There are many mainly abstract concepts that bring potential benefits that are impossible to quantify, such as “digital transformation.” Data, however, is not so abstract – it is real, it is tangible, and the benefits understanding and leveraging it brings to enterprises can make a measurable, notable difference.
Call it what you will, but data “disruption,” as described in a recent McKinsey report, is a great way to describe the impact of a well-tuned, innovative data analytics strategy that turns corporate thinking on its head.
It’s notable that these are still the very, very early days of data disruption, and most organizations have not fully realized, let alone recognized, its potential. “Most companies are capturing only a fraction of the potential value from data and analytics. Our 2011 report estimated this potential in five domains; revisiting them today shows a great deal of value still on the table,” write a team of McKinsey analysts led by Nicolaus Henke. “The greatest progress has occurred in location-based services and in retail, both areas with digital native competitors. In contrast, manufacturing, the public sector, and health care have captured less than 30 percent of the potential value we highlighted five years ago. Further, new opportunities have arisen since 2011, making the gap between the leaders and laggards even bigger.”
Notably, Henke and his team are adamant that the potential of data disruption “has not been overhyped.”
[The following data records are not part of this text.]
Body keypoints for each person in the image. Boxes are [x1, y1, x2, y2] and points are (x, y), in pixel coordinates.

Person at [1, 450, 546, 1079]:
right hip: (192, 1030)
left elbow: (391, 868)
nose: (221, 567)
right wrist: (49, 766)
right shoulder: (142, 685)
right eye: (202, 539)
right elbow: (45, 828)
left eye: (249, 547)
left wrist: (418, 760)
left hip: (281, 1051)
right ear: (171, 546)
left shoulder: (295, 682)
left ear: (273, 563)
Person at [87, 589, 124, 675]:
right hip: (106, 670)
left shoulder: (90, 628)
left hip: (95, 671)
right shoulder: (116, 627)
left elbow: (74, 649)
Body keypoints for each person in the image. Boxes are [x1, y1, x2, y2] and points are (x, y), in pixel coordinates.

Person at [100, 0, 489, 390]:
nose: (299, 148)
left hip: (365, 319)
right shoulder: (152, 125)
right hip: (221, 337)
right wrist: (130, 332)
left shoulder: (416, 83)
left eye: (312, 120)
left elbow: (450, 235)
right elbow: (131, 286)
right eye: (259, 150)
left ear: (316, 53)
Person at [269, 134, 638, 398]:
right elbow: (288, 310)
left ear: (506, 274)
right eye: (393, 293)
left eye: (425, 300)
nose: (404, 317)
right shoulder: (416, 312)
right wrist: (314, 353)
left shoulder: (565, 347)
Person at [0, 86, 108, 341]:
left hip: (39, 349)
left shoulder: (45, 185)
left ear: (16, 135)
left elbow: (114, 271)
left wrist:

So, the data revolution is coming, where and how will it deliver? The McKinsey team provides some clues, describing six key areas in which data disruption will likely – or already is, in some cases – making its mark:
Orthogonal data opens up new ways of looking at opportunities and problems. There are many types of data from many different sources, and as organizations open up to new data, they will open up new avenues of business. “In industries where most incumbents have become used to relying on a certain kind of standardized data to make decisions, bringing in fresh types of data sets to supplement those already in use can change the basis of competition,” Henke and his co-authors observe. Insurance companies, for example, are beginning to discover the power of orthogonal data. “New companies have entered the marketplace with telematics data that provides insight into driving behavior — this is orthogonal to the demographic data that had previously been used for underwriting.”
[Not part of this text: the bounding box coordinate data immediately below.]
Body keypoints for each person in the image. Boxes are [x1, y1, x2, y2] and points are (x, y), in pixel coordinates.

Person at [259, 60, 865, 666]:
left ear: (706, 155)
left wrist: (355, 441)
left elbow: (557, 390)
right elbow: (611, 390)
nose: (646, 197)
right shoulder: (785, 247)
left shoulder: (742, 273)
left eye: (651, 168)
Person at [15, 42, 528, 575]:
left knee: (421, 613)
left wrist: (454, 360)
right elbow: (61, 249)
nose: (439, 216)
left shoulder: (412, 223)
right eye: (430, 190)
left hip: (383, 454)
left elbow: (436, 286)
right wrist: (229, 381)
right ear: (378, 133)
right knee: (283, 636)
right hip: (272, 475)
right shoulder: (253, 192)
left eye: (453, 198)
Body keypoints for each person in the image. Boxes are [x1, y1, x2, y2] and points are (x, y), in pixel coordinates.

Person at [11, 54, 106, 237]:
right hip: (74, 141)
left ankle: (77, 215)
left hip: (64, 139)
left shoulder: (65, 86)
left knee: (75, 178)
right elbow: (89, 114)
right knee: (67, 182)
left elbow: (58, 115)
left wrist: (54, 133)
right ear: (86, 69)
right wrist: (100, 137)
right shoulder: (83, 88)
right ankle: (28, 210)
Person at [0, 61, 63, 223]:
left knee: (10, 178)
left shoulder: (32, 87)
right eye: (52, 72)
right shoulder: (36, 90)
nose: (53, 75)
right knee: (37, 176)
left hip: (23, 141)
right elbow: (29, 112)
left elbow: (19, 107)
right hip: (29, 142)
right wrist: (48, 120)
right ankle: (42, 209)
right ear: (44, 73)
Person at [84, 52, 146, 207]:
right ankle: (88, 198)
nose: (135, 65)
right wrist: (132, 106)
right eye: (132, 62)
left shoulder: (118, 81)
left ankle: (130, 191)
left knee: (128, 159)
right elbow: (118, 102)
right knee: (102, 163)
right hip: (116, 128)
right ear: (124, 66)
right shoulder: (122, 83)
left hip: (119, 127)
Data opens up market-driven platform-based services. Big data is giving rise to digital marketplaces that don’t produce goods or services themselves, but provide data-driven solutions that bring producers and consumers together to address market needs. “Platforms such as Uber, Lyft, and Chinese ride-sharing giant Didi Chuxing have been able to expand rapidly without acquiring huge fleets themselves, making it easy for new drivers to put their own underutilized assets to work,” the McKinsey team observes. Such platform-based businesses employ data and analytics to deliver data “in real time and on an unprecedented scale—and this can be transformative in markets where supply and demand matching has been inefficient.”
Data and analytics enable “radical personalization.” The ability to parse and analyze large data sets paves the way to “micro-segment a population based on the characteristics of individuals,” Henke and his co-authors relate. A breakthrough application area is healthcare, they illustrate, offering “a more complete view of the patient,” enabling more targeted treatments and, in the process, saving money.
Data and analytics opens up new possibilities for discovery and innovation. “Throughout history, innovative ideas have sprung from human ingenuity and creativity,” the McKinsey team relates. “But now data and algorithms can support, enhance, or even replace human ingenuity in some instances.” Data and analytics, they illustrate, “can test hypotheses and find new patterns that may not have even occurred to managers. Vast amounts of email, calendar, locational, and other data are available to understand how people work together and communicate, all of which can lead to new insights about improving performance. In product innovation, data and analytics can transform research and development in areas such as materials science, synthetic biology, and life sciences.”
Data greatly enhances decision making. Algorithms may never replace human decision-making, but they can certainly help better target it. “Data and analytics can bring in more data points from new sources, breaking down information asymmetries, and adding automated algorithms to make the process instantaneous. As the sources of data grow richer and more diverse, there are many ways to use the resulting insights to make decisions faster, more accurate, more consistent, and more transparent.” This can play a role in all types of decisions, from avoiding medical errors from drug interactions to providing greater transparency to hiring decisions.